Outro aspecto abordado durante a entrevista foi a possibilidade de incluir diferentes períodos da vida laboral no cálculo previdenciário. Driene citou como exemplo trabalhadores que passaram a infância e a juventude em atividades rurais e, posteriormente, migraram para funções urbanas.
“O tempo rural vai ser somado. O tempo de tratorista, se tiver o PPP, se for depois de 1995, vai ser somado e pode haver a chance de, aos 58 anos de idade, conseguir o tempo total e entrar em alguma das regras.”
Ela lembrou ainda que o serviço militar obrigatório também pode integrar o período de contribuição, desde que devidamente comprovado.
“Tem processos em que a gente junta tudo isso em uma pessoa só. Tempo rural, tempo de atividade especial e reservista, para quem prestou serviço militar. Tudo isso pode ser somado.”

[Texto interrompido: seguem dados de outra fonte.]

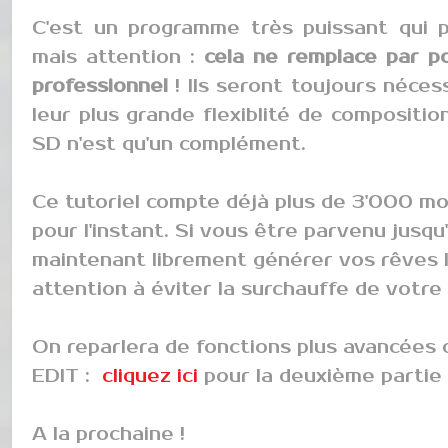
C'est un programme très puissant qui 
mais attention :
cela ne remplace par p
professionnel
! Ils seront toujours néces
leur plus grande flexiblité de composition 
SD n'est qu'un complément.
Ce tutoriel compte déjà plus de 3'000 mot
pour l'instant. Si vous être parvenu jusqu
maintenant librement générer vos rêves le
attention à éviter la surchauffe de votre
On reparlera de fonctions plus avancées d
EDIT :
cliquez ici
pour la deuxième partie 
A la prochaine !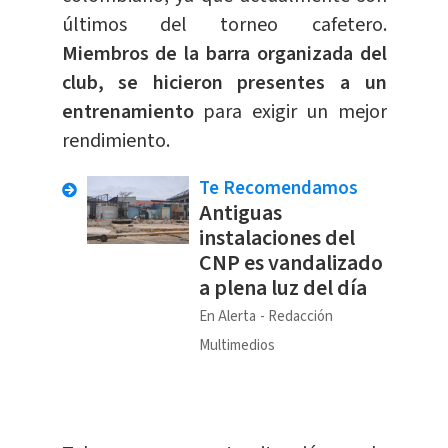
últimos del torneo cafetero.
Miembros de la barra organizada del
club, se hicieron presentes a un
entrenamiento
para exigir un mejor
rendimiento.
Te Recomendamos
Antiguas
instalaciones del
CNP es vandalizado
a plena luz del día
En Alerta
Redacción
Multimedios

Entre os documentos utilizados para comprovar atividade rural estão certidões de nascimento, casamento e outros registros que demonstrem a vinculação da família ao trabalho no campo.
Contribuições em atraso exigem análise cuidadosa
A possibilidade de pagar contribuições atrasadas para aumentar o tempo de contribuição também foi tema da entrevista. No entanto, a advogada alertou que essa estratégia nem sempre traz resultados práticos.
“É um assunto bem delicado. Não é todo mundo que pode contribuir em atraso”, afirmou.
Ela explicou que muitos segurados realizam pagamentos sem antes verificar se aquele período realmente terá impacto na aposentadoria.
“O INSS não simula, o INSS não vai fazer cálculo para ver se vai compensar para você. Ele fala: quer pagar? Emite a guia, e a pessoa vai pagar.”
Por isso, a orientação é buscar uma análise prévia antes de efetuar qualquer recolhimento.
“Quando chega a hora de aposentar, aquele tempo não vai fazer diferença, aquele valor não vai alterar o valor total da aposentadoria. Então, é preciso muita cautela no momento de emitir a guia e fazer o pagamento em atraso.”
Cada caso precisa ser avaliado individualmente
Durante a participação dos ouvintes, Driene também comentou a situação de um servidor público de 66 anos que afirmou ter sido informado de que somente poderá se aposentar aos 71 anos. Sem acesso ao histórico completo, ela evitou conclusões e explicou que situações como essa exigem estudo detalhado.
“Tem que ser feita uma avaliação muito detalhada do caso dele, qual atividade ele exerceu e quais são as possibilidades de simulação. Há chances de, talvez, ele conseguir uma regra diferente e se aposentar antes.”
Ao final da entrevista, a especialista adiantou que um dos próximos temas do quadro será a aposentadoria para donas de casa, assunto que ainda gera dúvidas entre muitas famílias. Segundo ela, há situações em que essas seguradas também podem ter acesso ao benefício previdenciário, desde que preencham os requisitos previstos na legislação.